(Collection entries)
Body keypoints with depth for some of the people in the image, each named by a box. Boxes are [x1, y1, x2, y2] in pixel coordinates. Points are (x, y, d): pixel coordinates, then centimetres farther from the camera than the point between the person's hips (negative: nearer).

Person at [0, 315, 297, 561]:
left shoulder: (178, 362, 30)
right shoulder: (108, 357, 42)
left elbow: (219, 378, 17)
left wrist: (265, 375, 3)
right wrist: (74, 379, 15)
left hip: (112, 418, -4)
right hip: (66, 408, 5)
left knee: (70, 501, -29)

§ What the exercise asks
Can you turn the material above into a JSON list of strings, with one string for each line and the blank lines left out?

§ Expected answer
[
  "Body keypoints with depth for some of the people in the image, each named by a box. Boxes are [x1, y1, x2, y2] in pixel coordinates. Points are (x, y, d): pixel coordinates, then centimetres farther from the camera than the point between the person's hips (negative: nearer).",
  "Person at [0, 315, 297, 561]:",
  "left shoulder: (178, 362, 30)",
  "right shoulder: (108, 357, 42)",
  "left elbow: (219, 378, 17)",
  "left wrist: (265, 375, 3)",
  "right wrist: (74, 379, 15)",
  "left hip: (112, 418, -4)",
  "right hip: (66, 408, 5)",
  "left knee: (70, 501, -29)"
]